M. Martial Bourquin. - Je remercie le président Repentin pour son exposé. En tant qu'élu, il a défendu longtemps l'idée que les terrains qui sont à l'État doivent être à la disposition des collectivités lorsqu'elles veulent faire du logement social.
Tout naturellement, le fait qu'il ait pris des responsabilités à la tête de cette commission a engendré beaucoup d'espoirs.
Je suis intervenu plusieurs fois, à propos d'un terrain de RFF situé en plein coeur d'Audincourt, la ville dont je suis maire, dont on n'avait jamais rien pu faire, non que RFF n'ait pas voulu le vendre, mais parce que son prix au mètre carré, qui était basé sur celui des mètres carrés nationaux, représentait un chiffre effrayant. RFF l'avait fixé à 90 euros, alors que les Domaines l'avaient estimé à 8 euros en fonction des prix de la région.
La CNAUF a totalement joué son rôle dans ce domaine. On devrait signer la cession sous peu. Le projet comporte trois cents logements et mélange prêt locatif social (PLS), accession sociale à la propriété et logement privé.
Ceci démontre que, s'il est bon de voter des lois, le suivi de celles-ci est tout aussi important. La médiation de la CNAUF s'est révélée précieuse et a permis de trouver un compromis.
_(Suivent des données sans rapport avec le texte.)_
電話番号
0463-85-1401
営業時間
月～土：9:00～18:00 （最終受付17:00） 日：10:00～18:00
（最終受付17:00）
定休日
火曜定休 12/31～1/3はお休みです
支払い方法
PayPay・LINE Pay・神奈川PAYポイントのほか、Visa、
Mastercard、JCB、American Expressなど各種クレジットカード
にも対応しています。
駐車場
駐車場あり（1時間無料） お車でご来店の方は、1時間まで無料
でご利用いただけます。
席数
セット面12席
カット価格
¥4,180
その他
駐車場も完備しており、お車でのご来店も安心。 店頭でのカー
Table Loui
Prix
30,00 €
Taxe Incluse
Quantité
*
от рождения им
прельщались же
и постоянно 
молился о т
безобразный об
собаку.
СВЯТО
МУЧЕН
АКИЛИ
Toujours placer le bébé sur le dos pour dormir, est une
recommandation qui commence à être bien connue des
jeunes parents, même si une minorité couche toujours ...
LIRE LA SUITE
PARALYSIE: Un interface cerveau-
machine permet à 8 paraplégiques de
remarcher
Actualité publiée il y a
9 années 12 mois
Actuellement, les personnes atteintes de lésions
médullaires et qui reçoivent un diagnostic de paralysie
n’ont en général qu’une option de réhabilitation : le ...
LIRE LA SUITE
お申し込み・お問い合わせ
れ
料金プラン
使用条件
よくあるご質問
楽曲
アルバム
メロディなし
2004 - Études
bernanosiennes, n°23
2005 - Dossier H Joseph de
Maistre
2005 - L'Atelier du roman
Le volontarisme politique est essentiel - et je crois qu'il existe du côté de la CNAUF.
Je crois aussi que les préfets doivent jouer leur rôle. Durant les négociations, le préfet a également servi de médiateur et a fait en sorte que les choses débouchent.
Cette politique est très importante, surtout aujourd'hui, avec des taux d'intérêt bas et un secteur du bâtiment dont l'activité repart à la hausse. De telles friches constituent un vrai problème en milieu urbain.
Lorsqu'on fait un PLU, il faut impérativement y intégrer ces friches. Si l'on veut redessiner la ville et présenter un projet sur vingt ans ou trente ans, il est nécessaire d'en maîtriser la trame. Lorsque c'est le cas, on peut dessiner et mettre en oeuvre un projet urbain.
Je veux donc témoigner de l'efficacité de la CNAUF et du fait que cette loi a constitué une bonne chose pour les communes, les agglomérations, l'État, mais aussi pour le logement en général.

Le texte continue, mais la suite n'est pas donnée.